La empresa la despidió pero no tuvo miedo. «Me gusta mucho la cocina, entonces emprendí mi trabajo. Me levantaba a las 3.00. Hacía tacos, baleadas, pastelitos... y vendía todo. Así estuvimos hasta que vino la pandemia, que lo arruinó todo. Hubo también un huracán, se llevó el techo de mi casa. Conseguí un trabajo donde solo me daban 25 euros por semana. Volví a lo mismo. Empezaron las ganas de morirse. Me sentía derrotada. Mi madre sabía por lo que estaba pasando y le dijo a mi hermana de EEUU: ‘Ayúdala’. Ella me dio el dinero para venir».

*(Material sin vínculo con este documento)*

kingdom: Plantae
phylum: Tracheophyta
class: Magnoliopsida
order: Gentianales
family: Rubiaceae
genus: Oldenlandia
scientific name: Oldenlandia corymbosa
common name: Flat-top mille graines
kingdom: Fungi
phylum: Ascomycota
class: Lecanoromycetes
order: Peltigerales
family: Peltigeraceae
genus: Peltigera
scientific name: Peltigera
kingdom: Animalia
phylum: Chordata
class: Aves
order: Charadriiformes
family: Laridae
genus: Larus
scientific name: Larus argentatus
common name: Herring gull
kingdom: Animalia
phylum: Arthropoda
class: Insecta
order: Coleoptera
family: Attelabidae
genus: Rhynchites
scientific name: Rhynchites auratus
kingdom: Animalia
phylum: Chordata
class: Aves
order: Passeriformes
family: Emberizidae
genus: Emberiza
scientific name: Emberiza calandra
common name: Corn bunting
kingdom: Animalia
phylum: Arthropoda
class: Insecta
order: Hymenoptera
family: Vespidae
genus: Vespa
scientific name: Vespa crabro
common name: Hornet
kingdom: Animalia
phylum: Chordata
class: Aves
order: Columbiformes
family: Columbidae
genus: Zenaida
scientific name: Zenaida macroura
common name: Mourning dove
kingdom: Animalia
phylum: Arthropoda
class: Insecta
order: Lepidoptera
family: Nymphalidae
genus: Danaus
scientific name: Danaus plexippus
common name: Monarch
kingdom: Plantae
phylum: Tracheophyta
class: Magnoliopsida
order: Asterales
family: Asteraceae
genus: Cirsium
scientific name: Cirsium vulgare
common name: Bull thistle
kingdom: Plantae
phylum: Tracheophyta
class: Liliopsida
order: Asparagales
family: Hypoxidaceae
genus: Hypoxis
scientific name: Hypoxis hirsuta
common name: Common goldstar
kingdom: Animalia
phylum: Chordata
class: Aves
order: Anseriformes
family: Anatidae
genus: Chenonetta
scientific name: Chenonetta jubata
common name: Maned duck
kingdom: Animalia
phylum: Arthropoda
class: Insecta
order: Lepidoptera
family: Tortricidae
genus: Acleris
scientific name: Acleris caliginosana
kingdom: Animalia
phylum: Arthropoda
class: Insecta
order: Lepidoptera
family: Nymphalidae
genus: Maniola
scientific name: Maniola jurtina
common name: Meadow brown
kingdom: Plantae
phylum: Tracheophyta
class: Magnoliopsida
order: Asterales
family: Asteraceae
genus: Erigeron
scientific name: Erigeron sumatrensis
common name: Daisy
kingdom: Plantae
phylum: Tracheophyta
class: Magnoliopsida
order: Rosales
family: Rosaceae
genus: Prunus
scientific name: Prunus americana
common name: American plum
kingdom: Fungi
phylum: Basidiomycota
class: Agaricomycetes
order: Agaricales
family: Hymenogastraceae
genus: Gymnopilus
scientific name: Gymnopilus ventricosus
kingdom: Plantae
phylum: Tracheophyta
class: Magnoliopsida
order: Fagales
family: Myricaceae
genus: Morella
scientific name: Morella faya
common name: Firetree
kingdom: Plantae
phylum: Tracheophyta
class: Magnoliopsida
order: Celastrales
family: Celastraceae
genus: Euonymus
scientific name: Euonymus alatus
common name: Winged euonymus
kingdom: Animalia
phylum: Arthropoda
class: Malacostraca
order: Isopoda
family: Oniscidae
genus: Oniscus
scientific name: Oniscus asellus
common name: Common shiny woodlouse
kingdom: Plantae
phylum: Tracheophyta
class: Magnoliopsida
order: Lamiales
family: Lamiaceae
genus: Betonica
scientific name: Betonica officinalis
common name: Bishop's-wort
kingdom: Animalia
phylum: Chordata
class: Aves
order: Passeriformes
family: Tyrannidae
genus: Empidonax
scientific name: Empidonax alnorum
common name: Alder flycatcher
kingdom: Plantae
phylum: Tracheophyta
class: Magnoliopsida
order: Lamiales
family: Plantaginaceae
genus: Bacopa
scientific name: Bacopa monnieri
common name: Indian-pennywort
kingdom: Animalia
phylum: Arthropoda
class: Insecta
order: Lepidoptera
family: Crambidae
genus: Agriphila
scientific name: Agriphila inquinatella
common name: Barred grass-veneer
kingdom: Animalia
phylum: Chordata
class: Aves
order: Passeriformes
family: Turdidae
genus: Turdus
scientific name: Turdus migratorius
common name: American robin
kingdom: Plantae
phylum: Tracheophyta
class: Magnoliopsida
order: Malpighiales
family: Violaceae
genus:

La hermana que está aquí la recibió, estuvo con ella un tiempo y empezó una nueva vida. «Estaba triste porque dejaba a mis hijos, pero sabía que al venirme para acá ellos tendrían un mejor futuro. Ahora que soy madre, yo a mi madre no la juzgo. Yo también dejé a mis hijos al otro lado del mundo. Hace un año me traje a mi hijo mayor y él ha sido mi ayuda idónea».
Gracias a Bidez Bide, pudo homologar su Bachillerato y empezar algo nuevo. «Me siento orgullosa de mí, fuerte, porque en dos años he logrado muchas cosas. Soy la única chica en el curso de soldadura. Al principio me frustraba porque no podía, pero cuando me relajaba y volvía a la cabina, lo hacía muy bien. Ya me emocionaba porque hacía unos cordones estupendos [se ríe, y nos enseña un vídeo].